Теперь, чтобы не задохнуться, я рисую. Да, забыла. Иногда я рисую ноги в туфлях на каблуках. Хорошо получается до колена, потом – какие-то бревна. Приходится надевать на них юбку. Правда, от этого краше ноги не становятся, а мама мне говорит:
– У тебя зубы, как у акулы (в смысле – кривые), не красавица. Будешь себя обшивать – выйдешь замуж.
Кто такого урода замуж возьмет? Неизвестно.
* * *
– Отойди от зеркала! Кому я сказала?!
Катя Самохвалова покорно выдохнула и подошла к окну. Во дворе жили собаки. В подвале – кошки. На последних особенно жаловалась тетя Шура из соседнего подъезда, обещавшая отравить эту пакость, потому что заели блохи, даже на второй этаж запрыгивают. Катя никогда не видела живую блоху. Только в книжке. И ту подкованную. А очень хотелось. Поэтому, когда тетя Шура (Санечка, называла ее мама) прибегала к Самохваловым позвонить, девочка с неприкрытым любопытством спрашивала:
– Кусают?
– Ой, кусают, Катька! Кусают так, что хоть из дома беги!

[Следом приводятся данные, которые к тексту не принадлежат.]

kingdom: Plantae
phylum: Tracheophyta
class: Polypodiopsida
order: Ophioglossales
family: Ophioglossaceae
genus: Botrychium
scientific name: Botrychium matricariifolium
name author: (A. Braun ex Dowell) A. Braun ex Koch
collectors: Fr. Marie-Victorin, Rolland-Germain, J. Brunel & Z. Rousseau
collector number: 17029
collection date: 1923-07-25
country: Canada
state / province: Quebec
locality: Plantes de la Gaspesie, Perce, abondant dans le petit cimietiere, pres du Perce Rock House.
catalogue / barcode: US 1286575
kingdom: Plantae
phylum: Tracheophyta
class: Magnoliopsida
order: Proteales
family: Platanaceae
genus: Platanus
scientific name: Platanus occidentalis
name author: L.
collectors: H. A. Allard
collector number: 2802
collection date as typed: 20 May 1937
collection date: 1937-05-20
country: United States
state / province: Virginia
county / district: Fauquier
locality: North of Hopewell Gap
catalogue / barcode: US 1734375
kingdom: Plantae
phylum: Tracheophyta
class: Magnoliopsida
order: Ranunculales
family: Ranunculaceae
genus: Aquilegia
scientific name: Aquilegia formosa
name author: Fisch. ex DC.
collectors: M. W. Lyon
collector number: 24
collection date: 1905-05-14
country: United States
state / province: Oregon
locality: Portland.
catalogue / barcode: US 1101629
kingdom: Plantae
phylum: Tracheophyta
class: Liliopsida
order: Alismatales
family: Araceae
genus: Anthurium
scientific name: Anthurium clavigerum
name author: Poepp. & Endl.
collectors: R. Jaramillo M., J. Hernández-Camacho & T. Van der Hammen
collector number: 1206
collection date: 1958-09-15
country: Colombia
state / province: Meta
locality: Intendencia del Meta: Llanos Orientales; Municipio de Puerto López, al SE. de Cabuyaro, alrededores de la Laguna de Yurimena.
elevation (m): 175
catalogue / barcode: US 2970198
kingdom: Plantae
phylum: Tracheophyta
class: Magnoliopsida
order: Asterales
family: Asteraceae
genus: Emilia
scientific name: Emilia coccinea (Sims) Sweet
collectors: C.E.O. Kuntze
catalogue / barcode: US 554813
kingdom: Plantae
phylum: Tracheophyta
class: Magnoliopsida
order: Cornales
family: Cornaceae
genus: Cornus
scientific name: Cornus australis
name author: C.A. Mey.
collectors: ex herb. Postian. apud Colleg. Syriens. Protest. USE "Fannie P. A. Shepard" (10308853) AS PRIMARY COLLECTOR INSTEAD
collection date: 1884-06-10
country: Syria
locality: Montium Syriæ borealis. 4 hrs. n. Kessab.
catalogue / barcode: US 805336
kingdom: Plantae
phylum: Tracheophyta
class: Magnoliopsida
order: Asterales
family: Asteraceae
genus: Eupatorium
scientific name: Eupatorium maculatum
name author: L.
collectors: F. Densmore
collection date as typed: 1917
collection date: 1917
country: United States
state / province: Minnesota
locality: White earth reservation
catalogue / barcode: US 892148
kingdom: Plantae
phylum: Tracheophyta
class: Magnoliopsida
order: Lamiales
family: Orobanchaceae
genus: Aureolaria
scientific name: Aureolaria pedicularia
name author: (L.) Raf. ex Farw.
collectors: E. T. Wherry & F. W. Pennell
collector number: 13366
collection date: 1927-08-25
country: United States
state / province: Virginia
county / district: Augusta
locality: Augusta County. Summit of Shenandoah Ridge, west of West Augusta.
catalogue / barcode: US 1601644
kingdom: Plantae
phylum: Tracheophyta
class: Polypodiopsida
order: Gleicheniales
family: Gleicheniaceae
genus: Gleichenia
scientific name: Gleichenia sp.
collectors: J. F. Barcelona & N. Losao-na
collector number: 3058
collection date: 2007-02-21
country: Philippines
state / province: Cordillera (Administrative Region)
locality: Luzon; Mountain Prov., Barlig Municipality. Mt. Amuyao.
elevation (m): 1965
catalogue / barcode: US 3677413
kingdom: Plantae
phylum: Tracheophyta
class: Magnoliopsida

Бегать из дома в разные стороны было любимым Шуриным занятием. Среди множества маршрутов, освоенных Санечкой, излюбленных было три: через дорогу на работу, на центральный рынок и, наконец, к Самохваловым – позвонить. Но отнюдь не всегда тетя Шура была гонима желанием пообщаться с внешним миром. Самохваловский маршрут для нее представлял особую ценность, так как хозяйка телефона Антонина Ивановна, по совместительству Катина мать, служила преподавателем русского языка как иностранного в международном военном заведении, у КПП которого толпились барышни в ожидании счастливого билета за рубеж.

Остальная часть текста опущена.